The law states that all public buildings and spaces should incorporate the necessary modifications to render them accessible for PWD.

This falls under Article 3 of the law, which stipulates the right of PWD into a suitable environment that allows them freedom of movement and transportation in a safe and secure manner.

The law supports the key basis behind the legislation, which calls for the integration of PWD into mainstream society by guaranteeing their rights to education, employment, rehabilitation, medical treatment and care.

Those responsible include municipalities, the Jordanian Construction Contractors Association (JCCA) and the Ministry of Public Works and Housing. Authorities at GAM and the Ministry of Public Works and Housing have made some changes to both existing and new infrastructure over the past few years such as roads, major traffic junctions and parks. Some buildings and hotels have also followed building requirements or modified existing structures to meet these needs.

The Ministry of Transport has also introduced buses that have a certain number of seats designated and specifically designed for physically challenged persons.

While these steps are positive, the general environment for PWD still remains weak.

Director of the special buildings code at GAM, Rana Haddadin, said ensuring an accessible and socially cohesive environment for PWD requires greater awareness and a stronger mechanism for enforcement.

“Despite the positive strides taken, enforcement of the law and implementation of these standards on a comprehensive scale has not happened,” said Haddadin.

“We need to bring all relevant authorities on board, raise awareness on the law and ensure that a mechanism is in place for enforcement,” she added.

Haddadin told The Jordan Times that the objective of today’s meeting is to actively engage partners, which include GAM, the Ministry of Public Works and Housing, representatives of other ministries, the JCCA and municipalities.

She said the latter is considered an important partner at a time when these changes are almost nonexistent in areas outside the capital where a large population of PWD still struggle to participate in society.

The Higher Council for the Affairs of People with Disabilities, the key authority on all issues related to PWD, is currently the main force in seeing these rights translated on the ground.

Enforcement of special buildings codes is among a number of issues set for implementation on the council’s action plan next year, which is essential for PWD to integrate into public life and to enjoy other rights guaranteed under the law such as employment and recreation.

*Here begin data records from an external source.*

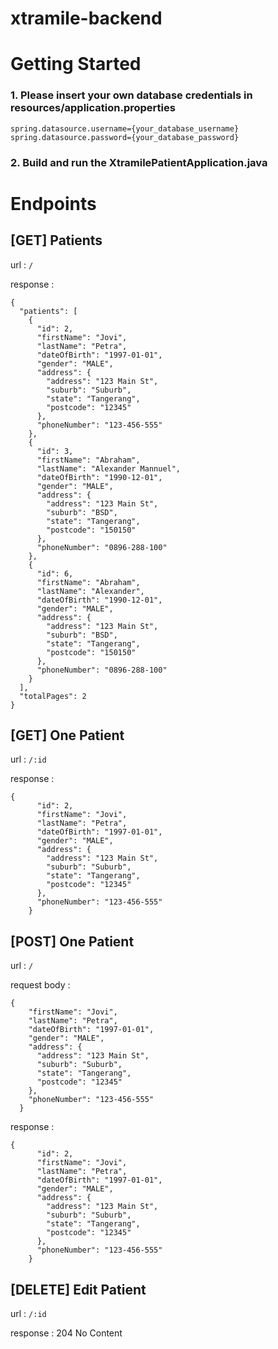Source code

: # xtramile-backend

# Getting Started

### 1. Please insert your own database credentials in resources/application.properties
```agsl
spring.datasource.username={your_database_username}
spring.datasource.password={your_database_password}
```

### 2. Build and run the XtramilePatientApplication.java

# Endpoints

## [GET] Patients

url : ```/```

response :

```agsl
{
  "patients": [
    {
      "id": 2,
      "firstName": "Jovi",
      "lastName": "Petra",
      "dateOfBirth": "1997-01-01",
      "gender": "MALE",
      "address": {
        "address": "123 Main St",
        "suburb": "Suburb",
        "state": "Tangerang",
        "postcode": "12345"
      },
      "phoneNumber": "123-456-555"
    },
    {
      "id": 3,
      "firstName": "Abraham",
      "lastName": "Alexander Mannuel",
      "dateOfBirth": "1990-12-01",
      "gender": "MALE",
      "address": {
        "address": "123 Main St",
        "suburb": "BSD",
        "state": "Tangerang",
        "postcode": "150150"
      },
      "phoneNumber": "0896-288-100"
    },
    {
      "id": 6,
      "firstName": "Abraham",
      "lastName": "Alexander",
      "dateOfBirth": "1990-12-01",
      "gender": "MALE",
      "address": {
        "address": "123 Main St",
        "suburb": "BSD",
        "state": "Tangerang",
        "postcode": "150150"
      },
      "phoneNumber": "0896-288-100"
    }
  ],
  "totalPages": 2
}
```
## [GET] One Patient

url : ```/:id```

response :

```agsl
{
      "id": 2,
      "firstName": "Jovi",
      "lastName": "Petra",
      "dateOfBirth": "1997-01-01",
      "gender": "MALE",
      "address": {
        "address": "123 Main St",
        "suburb": "Suburb",
        "state": "Tangerang",
        "postcode": "12345"
      },
      "phoneNumber": "123-456-555"
    }
```

## [POST] One Patient

url : ```/```

request body :
```agsl
{
    "firstName": "Jovi",
    "lastName": "Petra",
    "dateOfBirth": "1997-01-01",
    "gender": "MALE",
    "address": {
      "address": "123 Main St",
      "suburb": "Suburb",
      "state": "Tangerang",
      "postcode": "12345"
    },
    "phoneNumber": "123-456-555"
  }
```

response :

```agsl
{
      "id": 2,
      "firstName": "Jovi",
      "lastName": "Petra",
      "dateOfBirth": "1997-01-01",
      "gender": "MALE",
      "address": {
        "address": "123 Main St",
        "suburb": "Suburb",
        "state": "Tangerang",
        "postcode": "12345"
      },
      "phoneNumber": "123-456-555"
    }
```

## [DELETE] Edit Patient

url : ```/:id```

response : 204 No Content

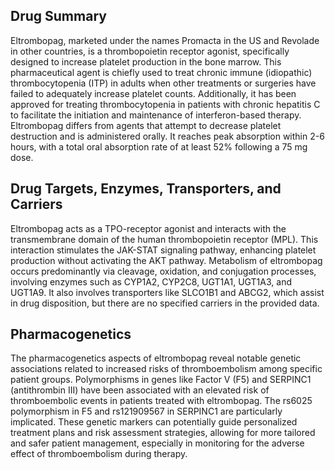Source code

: ## Drug Summary
Eltrombopag, marketed under the names Promacta in the US and Revolade in other countries, is a thrombopoietin receptor agonist, specifically designed to increase platelet production in the bone marrow. This pharmaceutical agent is chiefly used to treat chronic immune (idiopathic) thrombocytopenia (ITP) in adults when other treatments or surgeries have failed to adequately increase platelet counts. Additionally, it has been approved for treating thrombocytopenia in patients with chronic hepatitis C to facilitate the initiation and maintenance of interferon-based therapy. Eltrombopag differs from agents that attempt to decrease platelet destruction and is administered orally. It reaches peak absorption within 2-6 hours, with a total oral absorption rate of at least 52% following a 75 mg dose.

## Drug Targets, Enzymes, Transporters, and Carriers
Eltrombopag acts as a TPO-receptor agonist and interacts with the transmembrane domain of the human thrombopoietin receptor (MPL). This interaction stimulates the JAK-STAT signaling pathway, enhancing platelet production without activating the AKT pathway. Metabolism of eltrombopag occurs predominantly via cleavage, oxidation, and conjugation processes, involving enzymes such as CYP1A2, CYP2C8, UGT1A1, UGT1A3, and UGT1A9. It also involves transporters like SLCO1B1 and ABCG2, which assist in drug disposition, but there are no specified carriers in the provided data.

## Pharmacogenetics
The pharmacogenetics aspects of eltrombopag reveal notable genetic associations related to increased risks of thromboembolism among specific patient groups. Polymorphisms in genes like Factor V (F5) and SERPINC1 (antithrombin III) have been associated with an elevated risk of thromboembolic events in patients treated with eltrombopag. The rs6025 polymorphism in F5 and rs121909567 in SERPINC1 are particularly implicated. These genetic markers can potentially guide personalized treatment plans and risk assessment strategies, allowing for more tailored and safer patient management, especially in monitoring for the adverse effect of thromboembolism during therapy.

Haddadin said while changing existing infrastructure is important, priorities are for new buildings and infrastructure.

“The action plan will address the needs for changes to both existing and new infrastructure, but the focus will be on new buildings, as implementation and enforcement will be be easier for those,” said Haddadin.

The complexities of modifying existing infrastructure include mechanisms and decisions as to who will finance the modification costs.

Some positive examples cited by the GAM official include the rehabilitation of Abu Huraira Street in east Amman, Al Taj road by Al Bashir Hospital and Shatt Al Arab and King Faisal roads in Um Uthaina. Others include the Zaha Centre in Tlaa Al Ali and King Hussein Park, which have been made accessible by GAM.

Haddadin said the two-day forum will include discussions on the current situation of infrastructure and the law’s requirements, while various entities will present working papers on their experiences in application of special building codes.

These include GAM, the Public Transport Regulatory Commission and the Local Building Council at the Ministry of Public Works and Housing. The ministries of municipal affairs, social development, education and tourism will also present their experiences in embracing the needs of PWD.

The participants are expected to present their recommendations at the end of the symposium.

Haddadin said she believed such important input and participation would pave the way for a new direction next year.

“Had the law been implemented properly in 1993, the Kingdom’s infrastructure would have looked very different today,” she said.

“However, I’m confident that these recommendations will be a starting point for new action next year,” she added.